Friday, October 11, 2013

Microsoft paid over $28,000 Rewards to Six Researchers for its first ever Bug Bounty Program

Microsoft paid over $28,000 Rewards to Six Researchers for its first ever Bug Bounty Program
Microsoft today announced that they had paid more than $28,000 in rewards to Security Researchers for its firstBug Bounty program, that went on for a month during the preview release of Internet Explorer 11 (IE11).


The program was designed to run during Internet Explorer 11’s browser beta test on June 26 and went on till July 26. They said it would pay researchers up to $11,000 for each Internet Explorer 11 vulnerability they found.
In July, the company announced that the first such bounty award was given to a current employee of Google, Ivan Fratric. Today Microsoft has released the names of all the people who the company said found vulnerabilities that qualified for a bounty and paid out $28k a total of six researchers for reporting 15 different bugs.
  • James Forshaw, Context Security
    • 4 Internet Explorer 11 Preview Bug Bounty - $4,400
    • 1 Bonus for finding cool IE design vulnerabilities - $5,000
  • Jose Antonio Vazquez Gonzalez, Yenteasy - Security Research
    • 5 Internet Explorer 11 Preview Bug Bounty vulnerabilities - $5,500
  • Ivan Fratric, Google, Inc security team
    • Internet Explorer 11 Preview Bug Bounty $1,100 - Donated to Save the Children Fund
  • Masato Kinugawa
    • 2 Internet Explorer 11 Preview Bug Bounty vulnerabilities - $2,200
  • Fermin J. Serna, Google, Inc
    • 1 Internet Explorer 11 Preview Bug Bounty $500 - Donated to Save the Seattle Humane Society
  • Peter Vreugdenhil, Exodus Intelligence
    • 1 Internet Explorer 11 Preview Bug Bounty – Tier 1
Interestingly some submissions were from Google engineers, but the money was donated to the Save The Children Fund and other Charities.

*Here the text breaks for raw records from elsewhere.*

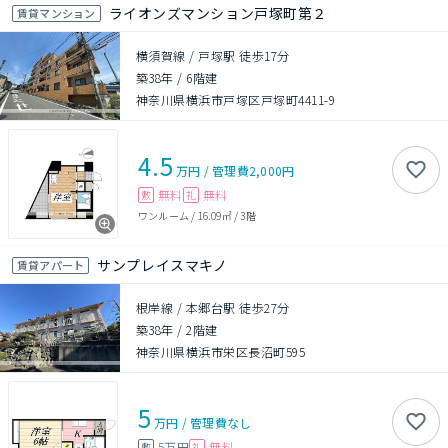
ライオンズマンション戸塚町第２
賃貸マンション
横須賀線 / 戸塚駅 徒歩17分
築38年
/
6階建
神奈川県横浜市戸塚区戸塚町4411-9
4.5
万円
/
管理費
2,000円
無料
無料
敷
礼
ワンルーム
/
16.09㎡
/
3階
サンプレイスマキノ
賃貸アパート
根岸線 / 本郷台駅 徒歩27分
築38年
/
2階建
神奈川県横浜市栄区長沼町595
5
万円
/
管理費
なし
5万円
無料
敷
礼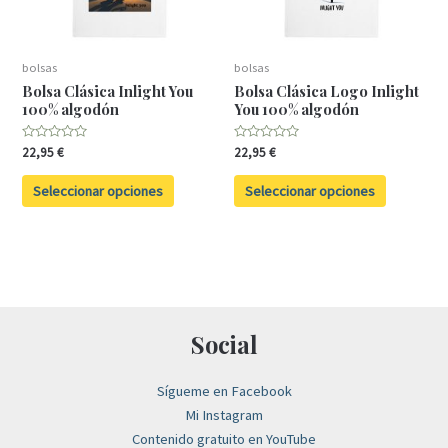
opciones
opciones
se
se
pueden
pueden
bolsas
bolsas
elegir
elegir
Bolsa Clásica Inlight You
Bolsa Clásica Logo Inlight
en
en
100% algodón
You 100% algodón
la
la
Valorado
Valorado
22,95
€
22,95
€
página
página
con
con
0
0
de
de
de
de
Seleccionar opciones
Seleccionar opciones
5
5
producto
producto
Social
Sígueme en Facebook
Mi Instagram
Contenido gratuito en YouTube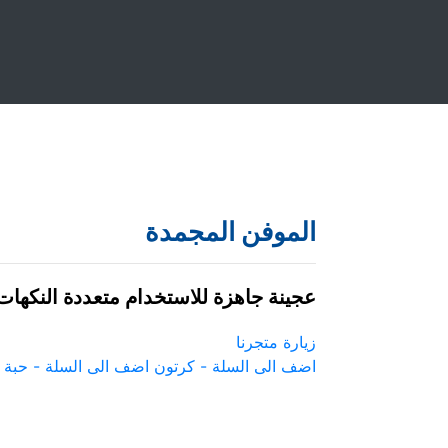
الموفن المجمدة
عجينة جاهزة للاستخدام متعددة النكهات
زيارة متجرنا
اضف الى السلة - كرتون
اضف الى السلة - حبة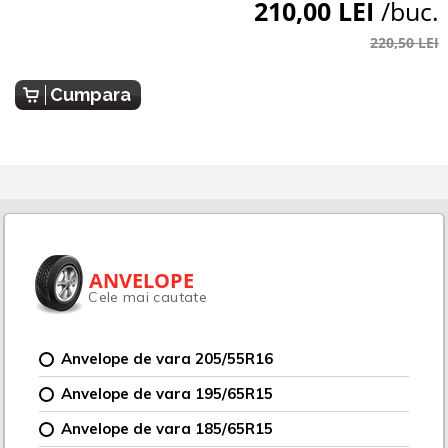
210,00 LEI
/buc.
220,50 LEI
Cumpara
ANVELOPE
Cele mai cautate
Anvelope de vara 205/55R16
Anvelope de vara 195/65R15
Anvelope de vara 185/65R15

Microsoft is set to release the final version of Internet Explorer 11 for Windows 8 and RT on October 17 alongside Windows 8.1.

Microsoft is also running two more software bounty programs. One will pay up to $100,000 to developers who find truly novel exploitation techniques in Windows 8.1, while the other will pay up to $50,000 for defensive ideas that block a qualifying mitigation bypass technique.